Record low mortgage rates and the government’s help to buy scheme have helped drive up demand. Although 92% of loans made through the scheme have been outside London, expectations of easier access to credit has boosted demand in the capital.
Selling turns more aggressive
Other symptoms of a developing housing bubble evident in the London market, and increasingly in the commuter counties of the South East, are aggressive selling practices, including open days and sealed bids. The average number of days a property stays on the market in London has fallen to less than 50 from more than 90 in late 2013, according to Rightmove.
Gazumping by sellers—raising a property's price or accepting a better offer after verbally agreeing to a sale—is also a returning feature of the London property market, as are speculative investor purchases. There are also signs of a building boom, with employment in construction in London hitting a new high early in 2014 and reports of labour shortages in the industry.
A weakening rental market can also signal a housing bubble, suggesting more households are choosing homeownership over renting. Private rents in London rose 1.4% y/y in March, compared with 2.3% a year earlier.
Reducing to a simmer
Twelve months before a general election, and with around two-thirds of voters owning their homes, the government will be reluctant to dampen the relatively recent housing recovery.
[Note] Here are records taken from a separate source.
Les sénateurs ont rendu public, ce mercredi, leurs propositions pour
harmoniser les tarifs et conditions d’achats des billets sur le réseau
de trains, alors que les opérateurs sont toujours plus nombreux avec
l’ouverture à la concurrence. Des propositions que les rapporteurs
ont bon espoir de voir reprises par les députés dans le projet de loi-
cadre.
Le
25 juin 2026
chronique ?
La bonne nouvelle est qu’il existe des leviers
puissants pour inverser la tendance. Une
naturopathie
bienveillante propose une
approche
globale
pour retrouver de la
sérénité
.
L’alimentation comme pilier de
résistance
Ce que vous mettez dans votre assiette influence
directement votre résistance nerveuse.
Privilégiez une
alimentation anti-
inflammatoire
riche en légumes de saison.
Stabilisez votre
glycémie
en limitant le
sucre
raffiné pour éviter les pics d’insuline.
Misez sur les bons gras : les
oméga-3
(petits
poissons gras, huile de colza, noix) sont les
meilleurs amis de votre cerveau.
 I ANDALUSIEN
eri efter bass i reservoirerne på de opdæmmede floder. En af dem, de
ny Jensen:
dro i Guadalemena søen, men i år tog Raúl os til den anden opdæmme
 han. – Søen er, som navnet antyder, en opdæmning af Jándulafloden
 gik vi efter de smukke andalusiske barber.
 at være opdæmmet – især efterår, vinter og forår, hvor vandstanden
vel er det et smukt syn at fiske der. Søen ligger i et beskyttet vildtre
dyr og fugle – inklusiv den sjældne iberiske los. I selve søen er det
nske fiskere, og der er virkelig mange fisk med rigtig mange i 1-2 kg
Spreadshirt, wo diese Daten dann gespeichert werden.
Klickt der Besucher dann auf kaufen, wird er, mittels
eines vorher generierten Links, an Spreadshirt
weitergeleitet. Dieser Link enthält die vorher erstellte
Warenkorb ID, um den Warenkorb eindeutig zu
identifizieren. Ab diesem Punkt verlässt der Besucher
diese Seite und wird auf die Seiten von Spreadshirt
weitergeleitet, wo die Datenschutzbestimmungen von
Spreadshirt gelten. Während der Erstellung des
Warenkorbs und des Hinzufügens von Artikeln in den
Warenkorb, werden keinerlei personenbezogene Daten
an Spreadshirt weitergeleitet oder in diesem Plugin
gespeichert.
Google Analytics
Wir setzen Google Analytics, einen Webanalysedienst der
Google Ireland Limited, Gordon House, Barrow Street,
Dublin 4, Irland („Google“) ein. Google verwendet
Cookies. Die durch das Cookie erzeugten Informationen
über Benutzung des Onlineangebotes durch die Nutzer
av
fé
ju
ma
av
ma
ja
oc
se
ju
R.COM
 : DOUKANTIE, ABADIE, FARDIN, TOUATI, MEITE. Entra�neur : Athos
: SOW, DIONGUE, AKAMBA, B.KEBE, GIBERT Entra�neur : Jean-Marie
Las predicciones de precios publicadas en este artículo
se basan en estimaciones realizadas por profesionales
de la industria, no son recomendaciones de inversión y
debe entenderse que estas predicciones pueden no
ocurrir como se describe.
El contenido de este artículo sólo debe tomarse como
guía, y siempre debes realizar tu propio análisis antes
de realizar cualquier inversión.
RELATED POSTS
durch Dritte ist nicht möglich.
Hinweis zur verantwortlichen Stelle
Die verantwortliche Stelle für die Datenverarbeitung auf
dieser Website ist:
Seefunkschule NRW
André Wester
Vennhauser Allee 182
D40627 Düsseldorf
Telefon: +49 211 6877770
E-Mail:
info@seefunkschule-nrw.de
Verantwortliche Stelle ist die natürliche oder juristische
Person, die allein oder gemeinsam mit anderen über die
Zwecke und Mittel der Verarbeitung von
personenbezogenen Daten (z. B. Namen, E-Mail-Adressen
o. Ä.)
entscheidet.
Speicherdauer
Instead, the government recently announced plans to extend help to buy for newly built residences to 2020, hoping to bolster the recovery in construction. New private house building rose 7.5% y/y in 2013, after falling 2.2% in 2012 and is up a robust 23% y/y so far this year. Yet extending the scheme risks increasing household indebtedness further.
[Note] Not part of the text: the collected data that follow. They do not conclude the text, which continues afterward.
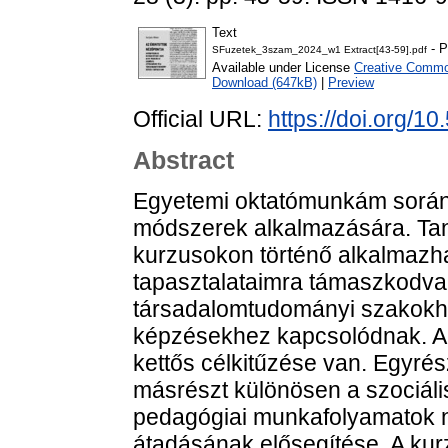
Text
- P
SFuzetek_3szam_2024_w1 Extract[43-59].pdf
Available under License
Creative Common
Download (647kB)
|
Preview
Official URL:
https://doi.org/1
Abstract
Egyetemi oktatómunkám során n
módszerek alkalmazására. T
kurzusokon történő alkalmazha
tapasztalataimra támaszkodva. 
társadalomtudományi szakokh
képzésekhez kapcsolódnak. A
kettős célkitűzése van. Egyrés
másrészt különösen a szociál
pedagógiai munkafolyamatok n
átadásának elősegítése. A kur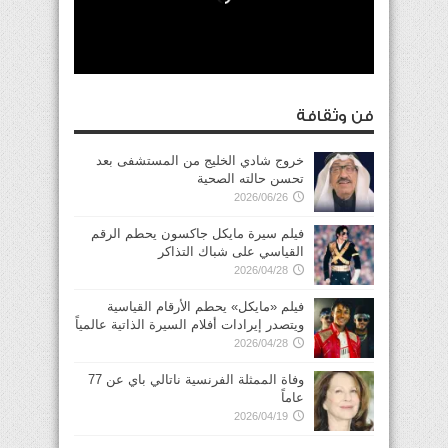
فن وثقافة
خروج شادي الخليج من المستشفى بعد
تحسن حالته الصحية
2026/06/26
فيلم سيرة مايكل جاكسون يحطم الرقم
القياسي على شباك التذاكر
2026/04/28
فيلم «مايكل» يحطم الأرقام القياسية
ويتصدر إيرادات أفلام السيرة الذاتية عالمياً
2026/04/28
وفاة الممثلة الفرنسية ناتالي باي عن 77
عاماً
2026/04/19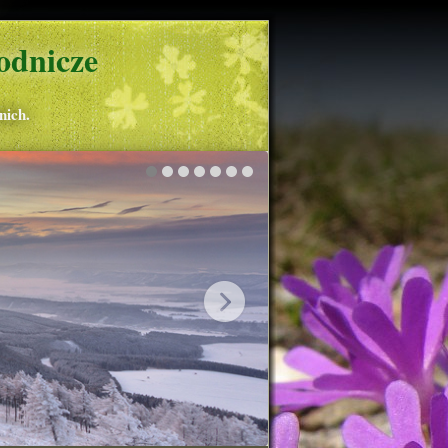
odnicze
nich.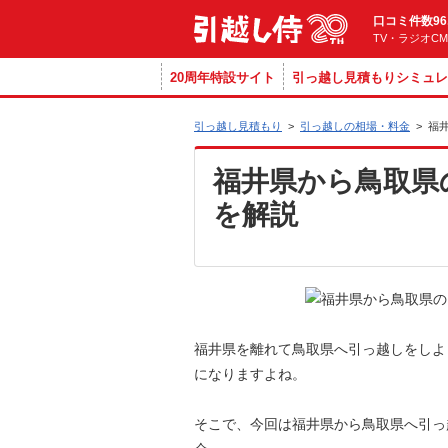
口コミ件数96
TV・ラジオC
20周年特設サイト
引っ越し見積もりシミュレ
引っ越し見積もり
>
引っ越しの相場・料金
>
福
福井県から鳥取県
を解説
福井県を離れて鳥取県へ引っ越しをしよ
になりますよね。
そこで、今回は福井県から鳥取県へ引っ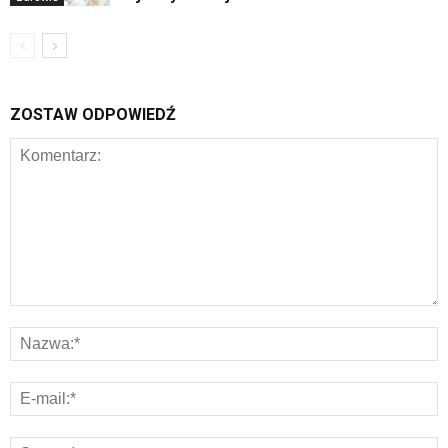
ZOSTAW ODPOWIEDŹ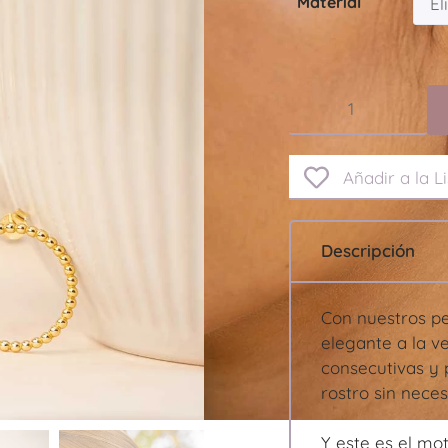
Material
Añadir a la L
Descripción
Con nuestros p
elegante a la v
consecutivas y 
rostro sin neces
Y este es el mo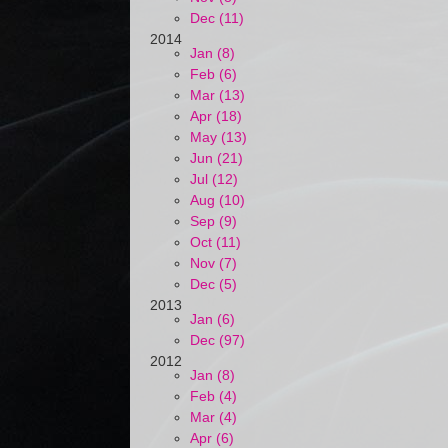
Dec (11)
2014
Jan (8)
Feb (6)
Mar (13)
Apr (18)
May (13)
Jun (21)
Jul (12)
Aug (10)
Sep (9)
Oct (11)
Nov (7)
Dec (5)
2013
Jan (6)
Dec (97)
2012
Jan (8)
Feb (4)
Mar (4)
Apr (6)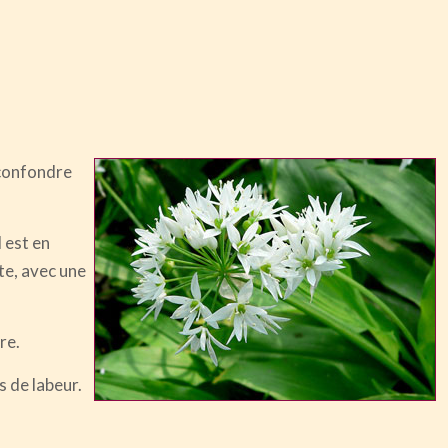
a confondre
l est en
te, avec une
re.
s de labeur.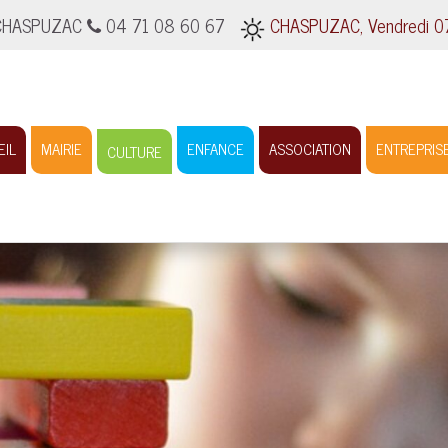
0 CHASPUZAC
04 71 08 60 67
CHASPUZAC, Vendredi 07 
EIL
MAIRIE
ENFANCE
ASSOCIATION
ENTREPRIS
CULTURE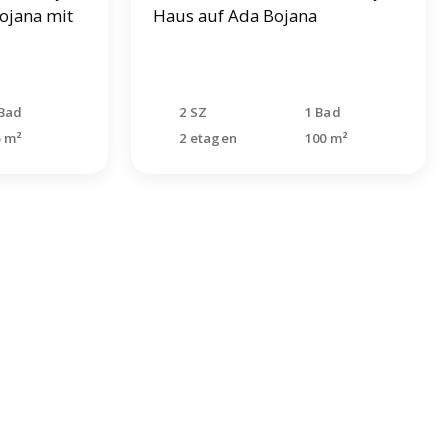
Bojana mit
Haus auf Ada Bojana
 Bad
2 SZ
1 Bad
5 m²
2 etagen
100 m²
The onus therefore lies with the Bank of England to cool the market. While worries about overheating could prompt monetary tightening sooner than expected, the BoE is likely to focus first on restricting secured lending.
Acting directly to control asset prices is outside the remit of ordinary monetary policy. However, the BoE's Financial Policy Committee, which is tasked with “taking action to remove or reduce systemic risks,” can use macroprudential tools to try to contain asset price rises.
Tighter lending rules
Late last year, the FPC recommended that central bankers end the Funding for Lending scheme, a factor behind the fall in mortgage repayment rates to record lows. Last month, mortgage underwriting rules were tightened to ensure that banks assess borrowers’ ability to repay loans after interest rates start to rise.
More FPC recommendations could come as soon as next month. Possible steps include advising the government to restrict the help to buy scheme, suggesting that banks hold more capital against residential mortgages; and more rigorous stress testing. The Prudential Regulation Authority’s latest stress test for U.K. banks assesses their ability to withstand a 30% fall in house prices combined with a sharp rise in interest rates.
Aiming at London
The FPC could also recommend a reduction in the supply of certain mortgage products. New Zealand recently introduced limits on the proportion of new lending above 80% LTV to try and cool the housing market there. However, the OECD has warned of a risk that such relatively untested policies might be ineffective.
Specifically targeting the London market is likely to prove trickier. Affordability constraints and tighter mortgage underwriting standards could lead to a soft landing for the market, but strong demand remains a fundamental driver. Any restrictions on purchases by foreigners would be controversial; moreover, similar restrictions in Switzerland have not noticeably restrained property prices there. Reducing the £600,000 limit of the help to buy scheme, or limiting the scheme to regions outside London and the South East, could help cool exuberance.
Melanie Bowler is an Economist at Moody's Analytics.